Shedding light onto the spectra of lime—Part 2: Raman spectra of Ca and Mg carbonates and the role of d-block element luminescence

Abstract

We previously described the observation of a characteristic narrowband red luminescence emission of burnt lime (CaO), whose reason was unknown so far. This study presents Raman spectra of Mg5(CO3)4(OH)2·4H2O, Mg5(CO3)4(OH)2, MgCO3, CaMgCO3 and CaCO3 (in limestone powder) as well as luminescence spectra of their calcination products. Comparison of the latter revealed MgO:Cr3+ as the source of the red lime luminescence in all studied samples, containing magnesium oxide as major component, minor component or trace.

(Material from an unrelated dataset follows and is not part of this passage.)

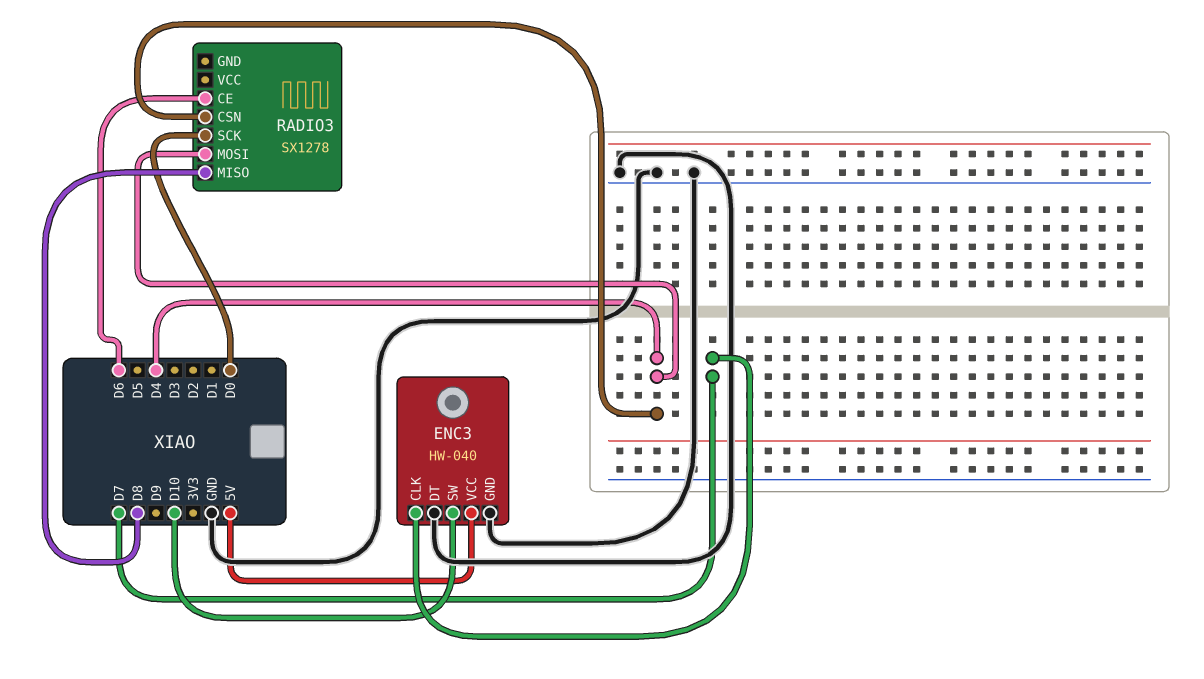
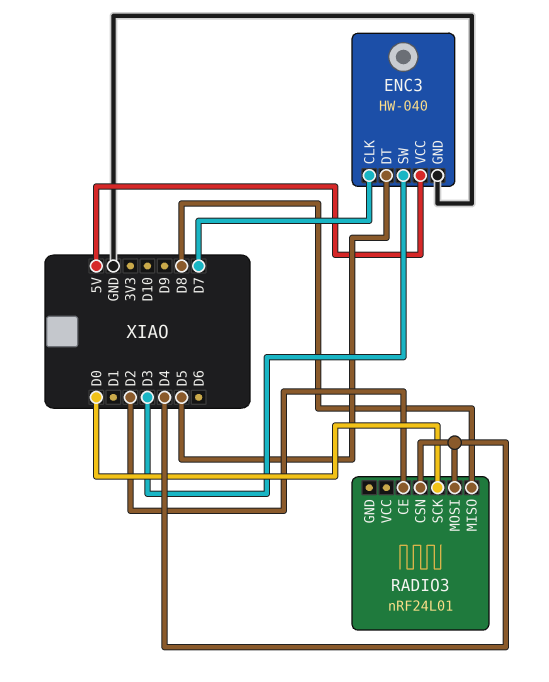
ENC3 pin DT: GND -> D5
ENC3 pin SW: D10 -> D3
RADIO3: SX1278 -> nRF24L01
RADIO3 pin CE: D6 -> D2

Spectral characteristics and theoretical background of the luminescence emission of d-block elements integrated in crystal lattices are discussed with the aim of sharpening the awareness for this effect in the Raman community and promoting its application in materials analysis. The latter is demonstrated by the Raman microspectroscopic imaging of the distributions of both Raman-active and Raman-inactive phases in clinker remnants in a 19th-century meso Portland cement mortar sample, which contain relatively high amounts of free lime detected in the form of both luminescing CaO and Raman-scattering Ca(OH)2, owing to exposure of the surface of the thin section to humid air. A combination of light and Raman spectroscopy revealed a calcium–magnesium–iron sulphide phase, indicating sulphurous raw materials and/or solid fuels employed in the calcination process, which in contrast to previously described morphologies of sulphides in cement clinker form extensive greenish black layers on free lime crystals.